Stored items
◆ ◆ ◆
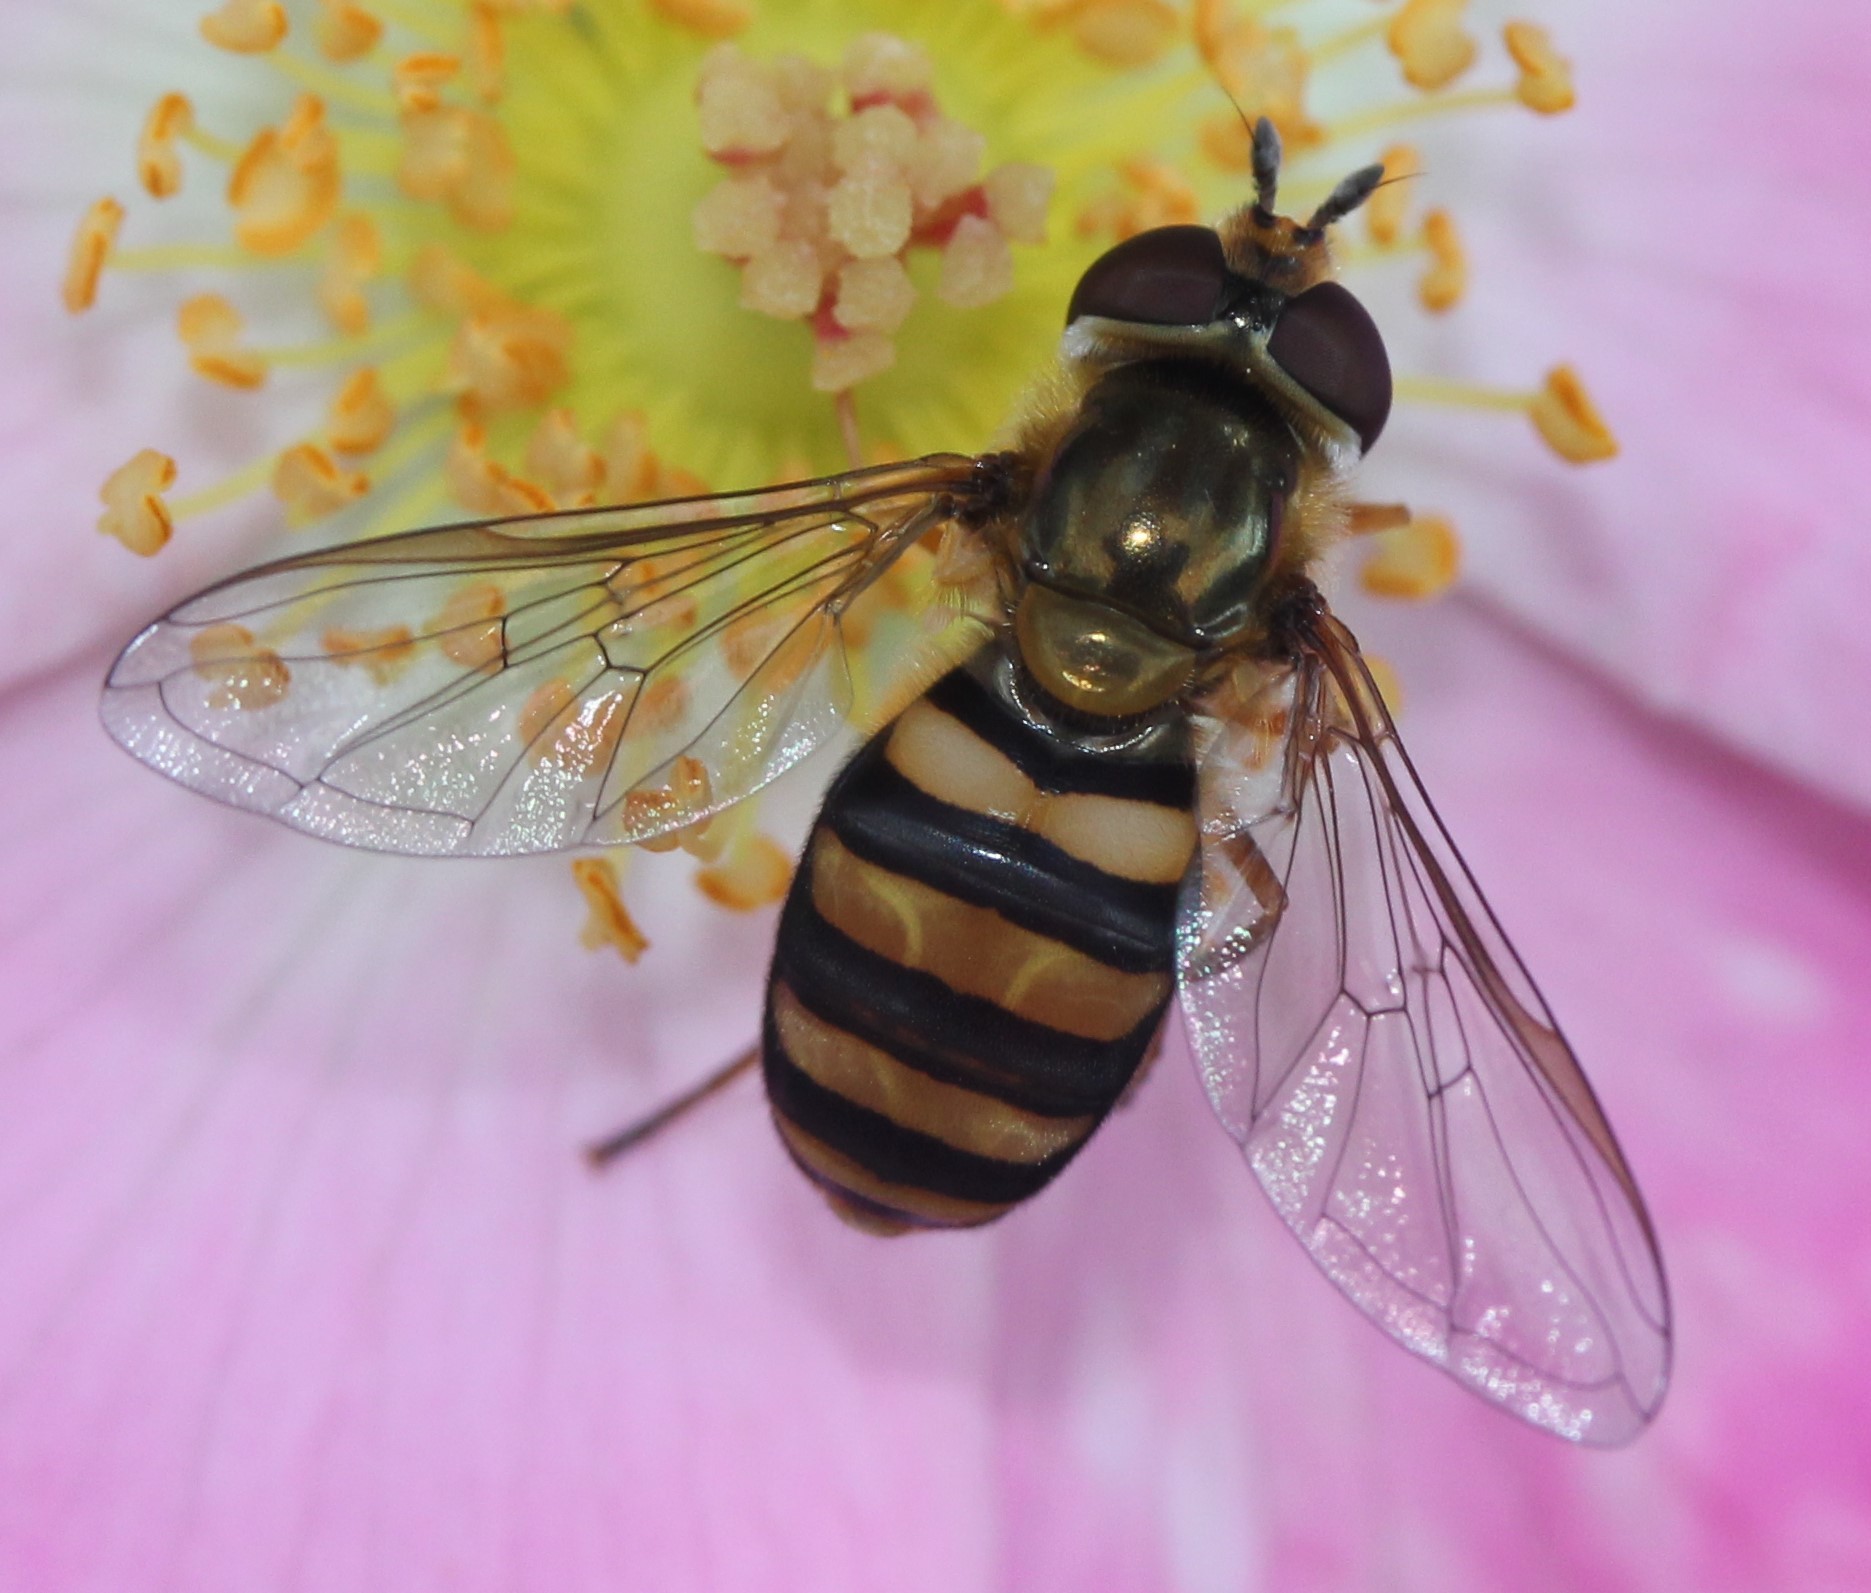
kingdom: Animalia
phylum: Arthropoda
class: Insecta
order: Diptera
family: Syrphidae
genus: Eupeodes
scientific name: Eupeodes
◆ ◆ ◆
Task objective — Echo the entries' lines verbatim, starting at the line containing "phylum: Arthropoda" and ending at the last line of the entries, with both ends included.

The solution —
phylum: Arthropoda
class: Insecta
order: Diptera
family: Syrphidae
genus: Eupeodes
scientific name: Eupeodes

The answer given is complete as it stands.